Blue Moon Movie Critique: The Actor Ethan Hawke Excels in Richard Linklater's Poignant Showbiz Breakup Drama
Parting ways from the more prominent partner in a showbiz double act is a risky endeavor. Comedian Larry David experienced it. So did Andrew Ridgeley. Currently, this clever and profoundly melancholic intimate film from scriptwriter the writer Robert Kaplow and helmer the director Richard Linklater tells the almost agonizing account of musical theater lyricist Lorenz Hart just after his separation from Richard Rodgers. The character is acted with campy brilliance, an dreadful hairpiece and artificial shortness by actor Ethan Hawke, who is often digitally shrunk in stature – but is also sometimes shot positioned in an off-camera hole to look up poignantly at more statuesque figures, confronting Hart's height issue as actor José Ferrer in the past acted the small-statured artist Toulouse-Lautrec.
Layered Persona and Themes
Hawke gets large, cynical chuckles with Hart's humorous takes on the concealed homosexuality of the movie Casablanca and the excessively cheerful stage show he’s just been to see, with all the rope-spinning ranch hands; he sarcastically dubs it Okla-gay. The sexual identity of Lorenz Hart is complex: this movie effectively triangulates his gayness with the straight persona created for him in the 1948 musical the musical Words and Music (with Mickey Rooney acting as Hart); it shrewdly deduces a kind of dual attraction from the lyricist's writings to his protege: young Yale student and aspiring set designer Weiland, played here with uninhibited maidenly charm by Margaret Qualley.
As a component of the famous musical theater songwriting team with musician Richard Rodgers, Lorenz Hart was in charge of unparalleled tunes like the classic The Lady Is a Tramp, the tune Manhattan, the beloved My Funny Valentine and of course the titular Blue Moon. But frustrated by the lyricist's addiction, inconsistency and gloomy fits, Richard Rodgers broke with him and teamed up with Oscar Hammerstein II to write Oklahoma! and then a raft of theater and film hits.
Psychological Complexity
The picture envisions the profoundly saddened Lorenz Hart in the musical Oklahoma!'s opening night NYC crowd in the year 1943, gazing with envious despair as the production unfolds, hating its bland sentimentality, hating the punctuation mark at the end of the title, but heartsinkingly aware of how devastatingly successful it is. He understands a hit when he views it – and senses himself falling into unsuccessfulness.

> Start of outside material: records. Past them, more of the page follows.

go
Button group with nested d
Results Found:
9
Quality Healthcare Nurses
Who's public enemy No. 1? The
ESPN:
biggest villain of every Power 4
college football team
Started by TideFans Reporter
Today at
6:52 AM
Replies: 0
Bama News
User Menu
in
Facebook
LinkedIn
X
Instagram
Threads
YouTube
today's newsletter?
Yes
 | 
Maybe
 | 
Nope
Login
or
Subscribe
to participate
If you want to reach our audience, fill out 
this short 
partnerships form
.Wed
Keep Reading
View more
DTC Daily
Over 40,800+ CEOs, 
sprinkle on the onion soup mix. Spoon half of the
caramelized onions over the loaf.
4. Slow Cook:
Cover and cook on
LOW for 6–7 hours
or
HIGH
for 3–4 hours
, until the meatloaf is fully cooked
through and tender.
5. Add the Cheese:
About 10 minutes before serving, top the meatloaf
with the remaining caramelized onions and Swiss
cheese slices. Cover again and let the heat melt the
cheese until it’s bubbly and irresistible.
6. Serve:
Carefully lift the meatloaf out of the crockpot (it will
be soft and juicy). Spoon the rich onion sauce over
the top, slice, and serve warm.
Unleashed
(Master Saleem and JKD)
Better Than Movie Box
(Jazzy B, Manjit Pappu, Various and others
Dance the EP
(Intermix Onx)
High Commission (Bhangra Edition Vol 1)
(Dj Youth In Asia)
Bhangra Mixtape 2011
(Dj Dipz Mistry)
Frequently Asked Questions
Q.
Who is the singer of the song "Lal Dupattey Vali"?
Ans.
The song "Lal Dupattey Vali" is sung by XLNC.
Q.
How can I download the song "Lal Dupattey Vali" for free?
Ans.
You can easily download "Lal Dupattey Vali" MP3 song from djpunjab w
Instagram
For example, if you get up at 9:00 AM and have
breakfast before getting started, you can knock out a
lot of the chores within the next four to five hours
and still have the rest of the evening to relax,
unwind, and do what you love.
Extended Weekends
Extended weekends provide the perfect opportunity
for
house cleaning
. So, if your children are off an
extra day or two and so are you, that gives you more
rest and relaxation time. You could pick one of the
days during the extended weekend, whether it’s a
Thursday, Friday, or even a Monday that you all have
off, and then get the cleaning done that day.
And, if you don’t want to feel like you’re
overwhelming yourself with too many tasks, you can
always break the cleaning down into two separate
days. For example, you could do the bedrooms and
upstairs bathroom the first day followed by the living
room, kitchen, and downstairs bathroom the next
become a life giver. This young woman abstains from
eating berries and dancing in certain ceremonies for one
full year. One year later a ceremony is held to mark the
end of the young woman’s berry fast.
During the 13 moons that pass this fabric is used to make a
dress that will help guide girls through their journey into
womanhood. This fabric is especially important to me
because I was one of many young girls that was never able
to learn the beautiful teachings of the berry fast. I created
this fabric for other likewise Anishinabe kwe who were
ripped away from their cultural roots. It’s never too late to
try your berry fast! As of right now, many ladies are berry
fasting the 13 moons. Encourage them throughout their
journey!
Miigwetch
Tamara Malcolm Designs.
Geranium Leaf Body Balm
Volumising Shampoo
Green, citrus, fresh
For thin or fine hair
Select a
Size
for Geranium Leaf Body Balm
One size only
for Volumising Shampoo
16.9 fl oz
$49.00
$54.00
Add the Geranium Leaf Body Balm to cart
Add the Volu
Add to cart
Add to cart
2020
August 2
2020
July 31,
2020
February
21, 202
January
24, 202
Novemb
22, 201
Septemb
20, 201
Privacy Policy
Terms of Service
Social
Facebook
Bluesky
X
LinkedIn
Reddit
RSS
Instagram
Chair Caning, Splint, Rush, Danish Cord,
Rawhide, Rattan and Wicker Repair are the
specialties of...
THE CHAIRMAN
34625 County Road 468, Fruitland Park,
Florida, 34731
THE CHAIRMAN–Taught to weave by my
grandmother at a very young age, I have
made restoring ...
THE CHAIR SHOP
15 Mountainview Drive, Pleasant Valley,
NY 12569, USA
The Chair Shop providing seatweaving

Even before the break, Hart unhappily departs and heads to the bar at Sardi’s where the remainder of the movie occurs, and expects the (unavoidably) successful Oklahoma! cast to arrive for their post-show celebration. He realizes it is his performance responsibility to compliment Rodgers, to act as if all is well. With polished control, the performer Andrew Scott plays Richard Rodgers, clearly embarrassed at what both are aware is the lyricist's shame; he gives a pacifier to his pride in the form of a short-term gig writing new numbers for their existing show the show A Connecticut Yankee, which just exacerbates the situation.
- Bobby Cannavale plays the bartender who in traditional style listens sympathetically to Hart's monologues of vinegary despair
- The thespian Patrick Kennedy acts as EB White, to whom Hart accidentally gives the notion for his kids' story Stuart Little
- Margaret Qualley plays Elizabeth Weiland, the unattainably beautiful Ivy League pupil with whom the picture imagines Lorenz Hart to be intricately and masochistically in love
Hart has already been jilted by Richard Rodgers. Undoubtedly the cosmos couldn't be that harsh as to get him jilted by Elizabeth Weiland as well? But Qualley pitilessly acts a girl who wishes Hart to be the chuckling, non-sexual confidant to whom she can confide her adventures with young men – as well of course the theater industry influencer who can promote her occupation.
Performance Highlights
Hawke shows that Lorenz Hart partly takes observational satisfaction in hearing about these guys but he is also truly, sadly infatuated with Weiland and the film tells us about a factor seldom addressed in films about the domain of theater music or the films: the dreadful intersection between professional and romantic failure. Nevertheless at a certain point, Lorenz Hart is defiantly aware that what he has achieved will endure. It’s a terrific performance from Ethan Hawke. This could be a live show – but who shall compose the tunes?
The movie Blue Moon was shown at the London cinema festival; it is available on 17 October in the United States, November 14 in the United Kingdom and on January 29 in Australia.